“The doctor will see you now.” I’m hoping to hear those golden words soon because I’m sitting in my primary care physician’s office on my day off from work. I’m lucky that I have a primary care physician who is still taking new patients. Did you know that a lot of primary care doctors are struggling to keep their doors open? That was just one of the issues that healthcare bloggers were talking about last week in Washington, D.C.

I was honored to receive an invitation to serve as the official Twitter Reporter for Better Health’s Putting Patients First event. The summit on healthcare reform took place last week at the National Press Club in Washington, D.C. I sat under the Twitter Gallery sign (pictured above) during the conference. The experience was amazing, but I’d like to make two suggestions to the management of the National Press Club. First, please install more electric wall sockets in your building. There were no wall sockets to plug my computer into during the conference, so my battery almost went dead while I was tweeting. Next, please have Anderson Cooper onsite when I’m in the building. He’s hot.

I was happy to finally get to meet the people behind the blogs that I read everyday. I met Kim from Emergiblog, Dr. Wes, DrRich, Dr.Rob, Dr.Kevin, and Better Health contributors Dr. Alan Dappen, Valerie Tinley, NP and Dr. James Herndon. I sat in the Twitter Gallery with Kerri Morrone Sparling from Six Until Me , Dr. Edwin Leap, and Evan Falchuk from See First Blog. I also got to meet Lisa Emrich from Brass and Ivory, and Duncan Cross. I think Kim was a knockout in her new Calvin Klein suit. Note to Fox News: You need to hire Kim as one of your Sunday morning talking heads. She has a lot of good ideas about healthcare reform and she looked right at home at the National Press Club. She also comes complete with her own professional wardrobe.
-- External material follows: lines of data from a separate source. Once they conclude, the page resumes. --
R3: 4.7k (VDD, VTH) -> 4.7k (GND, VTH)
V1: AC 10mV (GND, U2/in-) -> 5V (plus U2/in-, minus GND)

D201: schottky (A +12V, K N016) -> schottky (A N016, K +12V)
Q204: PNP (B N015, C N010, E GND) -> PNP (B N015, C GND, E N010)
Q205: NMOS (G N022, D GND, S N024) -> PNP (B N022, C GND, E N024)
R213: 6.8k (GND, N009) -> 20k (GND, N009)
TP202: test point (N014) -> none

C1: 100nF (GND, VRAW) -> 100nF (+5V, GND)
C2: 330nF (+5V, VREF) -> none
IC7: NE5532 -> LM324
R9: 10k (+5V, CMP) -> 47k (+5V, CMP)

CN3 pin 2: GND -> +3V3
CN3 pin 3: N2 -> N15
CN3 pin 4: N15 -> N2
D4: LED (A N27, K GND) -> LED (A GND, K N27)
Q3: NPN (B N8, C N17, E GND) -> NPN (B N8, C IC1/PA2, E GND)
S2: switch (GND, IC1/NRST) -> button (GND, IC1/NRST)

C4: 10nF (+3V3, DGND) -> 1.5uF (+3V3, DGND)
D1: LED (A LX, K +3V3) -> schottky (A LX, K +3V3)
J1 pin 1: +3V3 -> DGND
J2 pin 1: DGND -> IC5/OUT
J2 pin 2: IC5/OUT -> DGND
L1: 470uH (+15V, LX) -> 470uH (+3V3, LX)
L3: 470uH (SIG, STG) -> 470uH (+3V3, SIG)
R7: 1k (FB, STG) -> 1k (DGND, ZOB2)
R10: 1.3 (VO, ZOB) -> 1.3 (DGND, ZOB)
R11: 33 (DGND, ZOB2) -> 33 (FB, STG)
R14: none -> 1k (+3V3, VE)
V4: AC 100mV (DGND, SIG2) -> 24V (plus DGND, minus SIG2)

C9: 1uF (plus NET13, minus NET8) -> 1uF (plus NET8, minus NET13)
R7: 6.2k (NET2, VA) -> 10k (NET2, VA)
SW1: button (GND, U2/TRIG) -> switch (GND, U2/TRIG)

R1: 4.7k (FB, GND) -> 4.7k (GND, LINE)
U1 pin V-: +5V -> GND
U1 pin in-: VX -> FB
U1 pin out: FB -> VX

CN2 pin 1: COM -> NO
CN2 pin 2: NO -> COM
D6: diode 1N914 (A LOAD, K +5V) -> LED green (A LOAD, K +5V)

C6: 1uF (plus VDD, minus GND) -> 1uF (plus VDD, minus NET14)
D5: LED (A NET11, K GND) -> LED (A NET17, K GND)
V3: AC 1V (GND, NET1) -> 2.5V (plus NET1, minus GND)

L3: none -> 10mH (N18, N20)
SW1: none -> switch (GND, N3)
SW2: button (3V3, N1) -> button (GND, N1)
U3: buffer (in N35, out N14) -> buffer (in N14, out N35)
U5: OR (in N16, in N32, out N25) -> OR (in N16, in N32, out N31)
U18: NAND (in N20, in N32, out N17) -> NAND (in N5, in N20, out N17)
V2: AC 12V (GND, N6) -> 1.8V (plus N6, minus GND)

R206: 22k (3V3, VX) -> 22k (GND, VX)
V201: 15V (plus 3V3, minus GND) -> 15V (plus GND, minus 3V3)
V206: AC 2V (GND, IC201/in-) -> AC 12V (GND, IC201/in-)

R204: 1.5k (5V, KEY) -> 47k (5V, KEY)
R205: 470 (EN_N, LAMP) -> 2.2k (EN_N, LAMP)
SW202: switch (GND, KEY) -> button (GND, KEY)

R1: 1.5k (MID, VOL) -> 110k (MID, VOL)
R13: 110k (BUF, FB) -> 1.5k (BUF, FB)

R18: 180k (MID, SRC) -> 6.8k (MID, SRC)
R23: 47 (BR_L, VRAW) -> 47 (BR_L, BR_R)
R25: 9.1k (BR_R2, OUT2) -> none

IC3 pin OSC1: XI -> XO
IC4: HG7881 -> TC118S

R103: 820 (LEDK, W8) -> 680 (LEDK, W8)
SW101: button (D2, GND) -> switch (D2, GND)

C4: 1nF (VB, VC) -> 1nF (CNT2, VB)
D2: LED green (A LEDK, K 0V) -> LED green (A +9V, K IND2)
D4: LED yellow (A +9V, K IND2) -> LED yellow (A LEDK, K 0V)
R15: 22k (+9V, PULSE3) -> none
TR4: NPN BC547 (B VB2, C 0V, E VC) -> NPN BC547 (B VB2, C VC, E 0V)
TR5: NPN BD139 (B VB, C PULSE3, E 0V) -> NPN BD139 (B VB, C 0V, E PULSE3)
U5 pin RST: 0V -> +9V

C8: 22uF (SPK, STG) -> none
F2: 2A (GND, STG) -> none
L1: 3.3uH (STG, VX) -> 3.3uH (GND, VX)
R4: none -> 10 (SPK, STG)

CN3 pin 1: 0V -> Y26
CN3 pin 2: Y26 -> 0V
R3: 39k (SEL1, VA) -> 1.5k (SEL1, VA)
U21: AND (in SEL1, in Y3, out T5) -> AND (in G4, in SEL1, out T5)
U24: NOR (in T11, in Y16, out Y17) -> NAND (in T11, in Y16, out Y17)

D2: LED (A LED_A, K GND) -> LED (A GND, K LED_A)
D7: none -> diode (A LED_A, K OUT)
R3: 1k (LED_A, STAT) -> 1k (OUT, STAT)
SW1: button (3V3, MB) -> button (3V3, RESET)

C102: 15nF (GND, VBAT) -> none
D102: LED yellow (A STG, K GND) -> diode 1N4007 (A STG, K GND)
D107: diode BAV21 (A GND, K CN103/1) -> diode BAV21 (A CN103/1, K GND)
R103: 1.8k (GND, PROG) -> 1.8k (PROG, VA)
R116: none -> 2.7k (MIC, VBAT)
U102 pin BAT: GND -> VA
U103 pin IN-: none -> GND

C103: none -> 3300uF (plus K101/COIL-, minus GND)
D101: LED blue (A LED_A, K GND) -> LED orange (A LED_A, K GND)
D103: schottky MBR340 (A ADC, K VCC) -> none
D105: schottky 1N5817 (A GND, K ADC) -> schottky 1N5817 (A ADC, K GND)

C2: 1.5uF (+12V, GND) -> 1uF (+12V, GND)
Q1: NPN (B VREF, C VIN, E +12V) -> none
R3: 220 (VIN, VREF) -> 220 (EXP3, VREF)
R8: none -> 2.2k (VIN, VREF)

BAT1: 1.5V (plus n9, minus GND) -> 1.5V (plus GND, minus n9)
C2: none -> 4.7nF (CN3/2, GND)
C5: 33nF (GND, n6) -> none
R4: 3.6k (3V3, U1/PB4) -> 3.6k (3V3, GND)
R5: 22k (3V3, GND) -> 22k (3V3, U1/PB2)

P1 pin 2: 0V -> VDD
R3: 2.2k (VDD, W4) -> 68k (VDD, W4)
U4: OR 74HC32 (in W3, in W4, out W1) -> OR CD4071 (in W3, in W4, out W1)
Every blogger expressed their personal viewpoint about healthcare reform at the conference. The bloggers were not told what to say, and I was not told what to tweet, or what comments to make before, during, or after the conference. We came to D.C. to add our voices to the healthcare debate. No, I didn’t agree with everything that I heard during the conference. I thought a lot of the information presented by the keynote speakers was bunk. I’m in favor of a public option healthcare reform bill, and I don’t like the disinformation being spread via partisan politics about this important issue. I get infuriated when members of Congress from both sides of the aisle play partisan politics while my patients languish in a healthcare system that’s literally killing them. I’m really very frustrated, and I’m just like everyone else in this country that wants to give our politicians a good swift kick in the butt. What gives me hope is seeing good people from both sides of this debate coming together at a healthcare blogger conference in Washington, D.C. Healthcare providers truly want to put patients first.